# Sportex Absolut 2702



## nekrobiose88 (7. April 2013)

Hat irgendjemand schon erfahrungen gemacht mit der oben genannten Spinnrute oder allgemein mit der neuen Absolut Serie? Im Netz findet man hauptsächlich Herstellerinfos aber kaum Erfahrungsberichte. |bigeyes


----------



## Bobster (7. April 2013)

*AW: Sportex Absolut 2702*

Falsches Forum und keine Forumssuche :g

http://www.anglerboard.de/board/showthread.php?t=258129


----------



## nekrobiose88 (8. April 2013)

*AW: Sportex Absolut 2702*



Bobster schrieb:


> Falsches Forum und keine Forumssuche :g
> 
> http://www.anglerboard.de/board/showthread.php?t=258129



Warum bin ich im falschen Forum? Die Suchfunktion hab ich benutzt nur reichen mir diese Infos nicht aus. Bei uns in der Umgebung hat ein neues Angelgeschäft aufgemacht wo man 20% Rabatt bekommt auf den ersten Einkauf, leider haben die diese Ruten nicht da sondern müßen sie bestellen.

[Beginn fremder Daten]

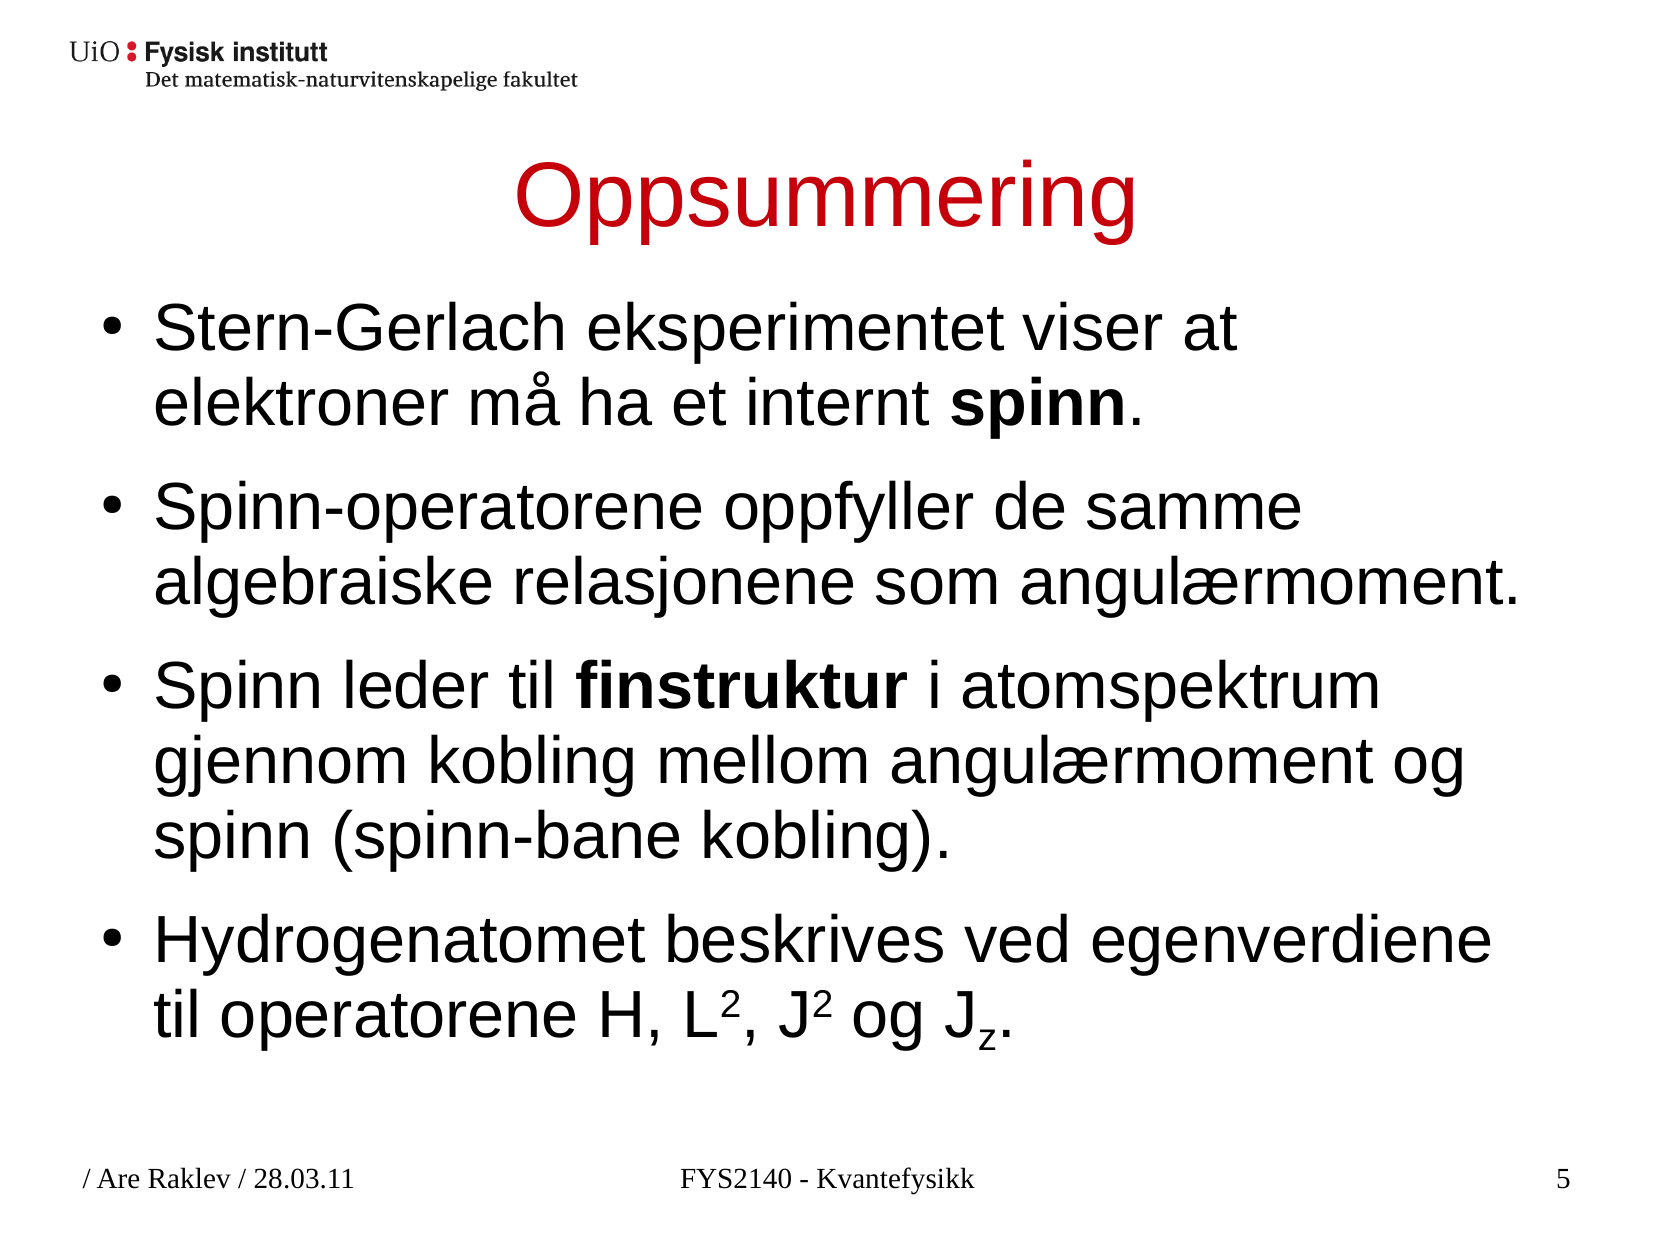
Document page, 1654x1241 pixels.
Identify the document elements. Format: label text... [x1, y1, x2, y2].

title Oppsummering [82, 90, 1571, 298]
picture [68, 37, 581, 93]
list Stern-Gerlach eksperimentet viser at elektroner må ha et internt spinn. Spinn-operatorene oppfyller de samme algebraiske relasjonene som angulærmoment. Spinn leder til finstruktur i atomspektrum gjennom kobling mellom angulærmoment og spinn (spinn-bane kobling). Hydrogenatomet beskrives ved egenverdiene til operatorene H, L2, J2 og Jz. [82, 290, 1538, 1094]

Hab mir erhofft ein paar erfahrungen von Besitzern zu bekommen damit es kein Fehlkauf wird.:g


----------



## Bobster (8. April 2013)

*AW: Sportex Absolut 2702*

Also auch den Tröt nicht gelesen |uhoh:

http://www.anglerboard.de/board/showpost.php?p=3858504&postcount=52

in dem Link haben doch 1-2 Leute über die Absolut geschrieben.
Schreib die doch mal per pn an !

Falsch machen kannste mit der sicherlich nichts...ob es das ist was du suchst und bracuhst ist eine andere Frage.


----------



## PirschHirsch (8. April 2013)

*AW: Sportex Absolut 2702*

liegt wohl einfach daran, dass die rute a) noch nicht lange draußen und b) recht teuer ist --> dürfte daher wohl noch nicht so weit verbreitet sein

ich hatte die kürzlich auch schon trocken in der hand und direkt mit der styx B verglichen

fühlte sich beim probewedeln an wie ne noch schnellere, sensiblere und leichtere styx B

aktion beider ruten war etwa dieselbe, war auch jeweils ne rolle mit geflecht dran montiert - beide echt schnell, aber ohne zuuuuuuu ultra-straff zu sein.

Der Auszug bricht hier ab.